VLA models combine vision encoders, language understanding, and action prediction into a unified architecture, enabling generalist robot policies that can follow open-ended instructions.
Software Architecture
The simulation environment is built in Isaac Lab using USD-based scene composition. The robot model (mobile base + 6-DOF arm with gripper) is imported from URDF and configured with accurate physics properties and articulation drives.

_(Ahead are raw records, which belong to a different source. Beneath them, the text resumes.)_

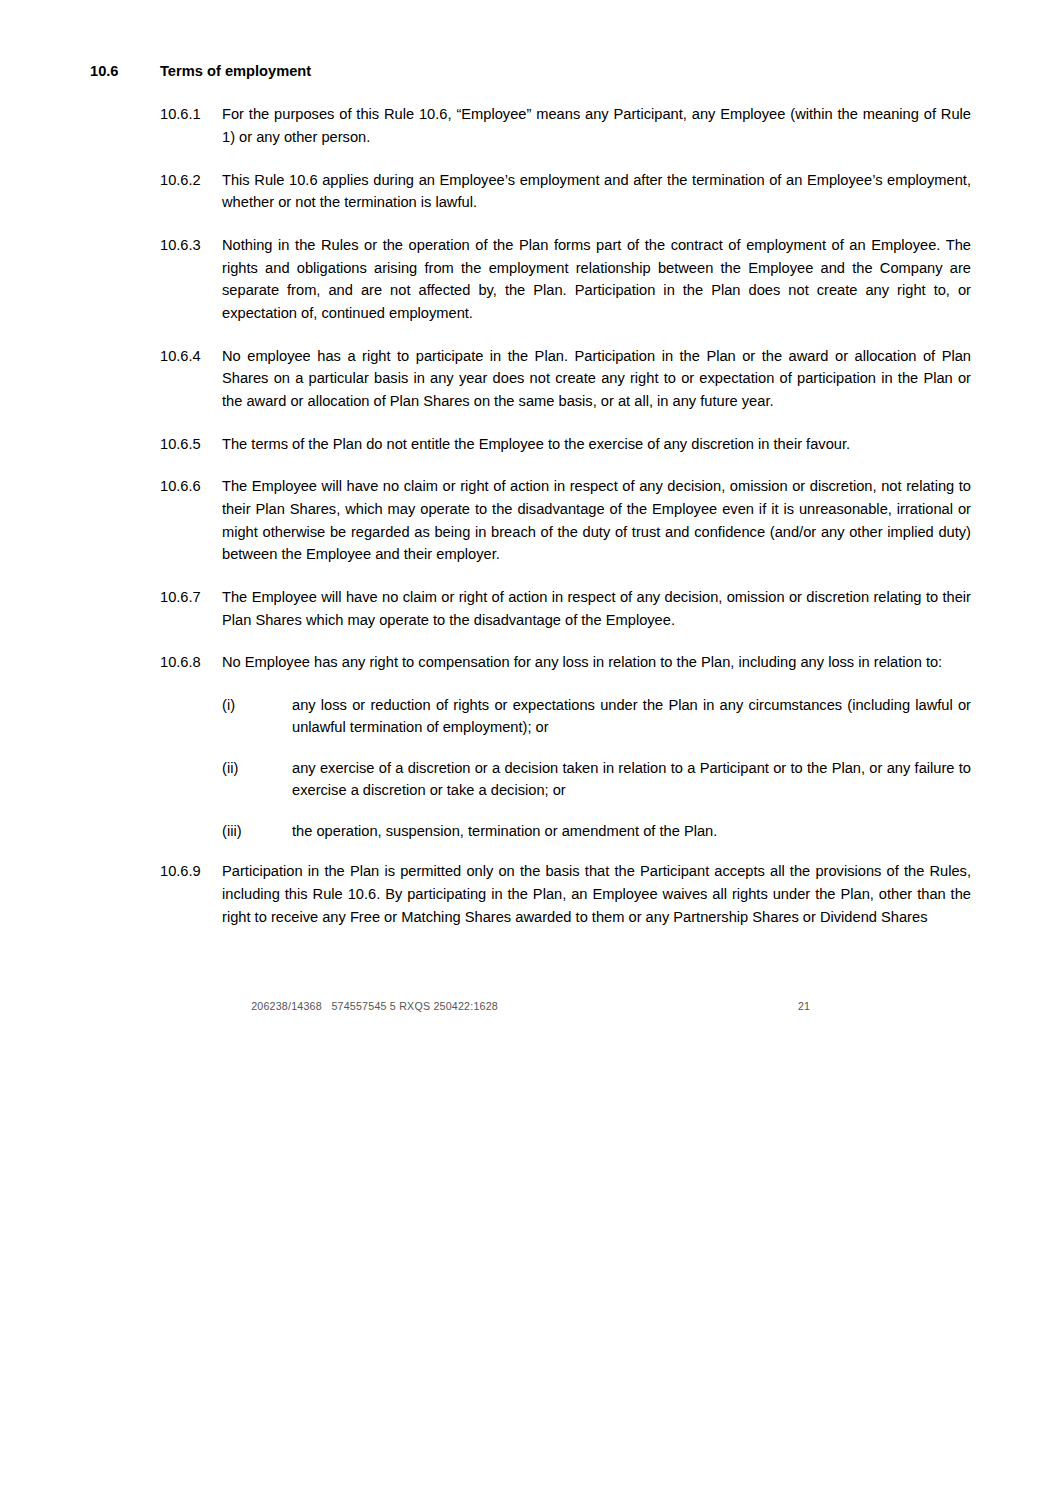10.6
Terms of employment
10.6.1
For the purposes of this Rule 10.6, “Employee” means any Participant, any Employee (within the meaning of Rule 1) or any other person.
10.6.2
This Rule 10.6 applies during an Employee’s employment and after the termination of an Employee’s employment, whether or not the termination is lawful.
10.6.3
Nothing in the Rules or the operation of the Plan forms part of the contract of employment of an Employee. The rights and obligations arising from the employment relationship between the Employee and the Company are separate from, and are not affected by, the Plan. Participation in the Plan does not create any right to, or expectation of, continued employment.
10.6.4
No employee has a right to participate in the Plan. Participation in the Plan or the award or allocation of Plan Shares on a particular basis in any year does not create any right to or expectation of participation in the Plan or the award or allocation of Plan Shares on the same basis, or at all, in any future year.
10.6.5
The terms of the Plan do not entitle the Employee to the exercise of any discretion in their favour.
10.6.6
The Employee will have no claim or right of action in respect of any decision, omission or discretion, not relating to their Plan Shares, which may operate to the disadvantage of the Employee even if it is unreasonable, irrational or might otherwise be regarded as being in breach of the duty of trust and confidence (and/or any other implied duty) between the Employee and their employer.
10.6.7
The Employee will have no claim or right of action in respect of any decision, omission or discretion relating to their Plan Shares which may operate to the disadvantage of the Employee.
10.6.8
No Employee has any right to compensation for any loss in relation to the Plan, including any loss in relation to:
(i)
any loss or reduction of rights or expectations under the Plan in any circumstances (including lawful or unlawful termination of employment); or
(ii)
any exercise of a discretion or a decision taken in relation to a Participant or to the Plan, or any failure to exercise a discretion or take a decision; or
(iii)
the operation, suspension, termination or amendment of the Plan.
10.6.9
Participation in the Plan is permitted only on the basis that the Participant accepts all the provisions of the Rules, including this Rule 10.6. By participating in the Plan, an Employee waives all rights under the Plan, other than the right to receive any Free or Matching Shares awarded to them or any Partnership Shares or Dividend Shares
206238/14368 574557545 5 RXQS 250422:1628
21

Training uses a combination of imitation learning from teleoperated demonstrations and reinforcement learning for policy refinement. Domain randomization is applied to lighting, object textures, positions, and robot dynamics to improve sim-to-real transfer.
Results & Achievements
Ongoing training has demonstrated the robot successfully interpreting shelf manipulation commands and executing pick-and-place sequences in simulation. Domain randomization significantly improved policy robustness across varied object placements. The pipeline is designed for eventual deployment on physical hardware for real-world retail automation tasks.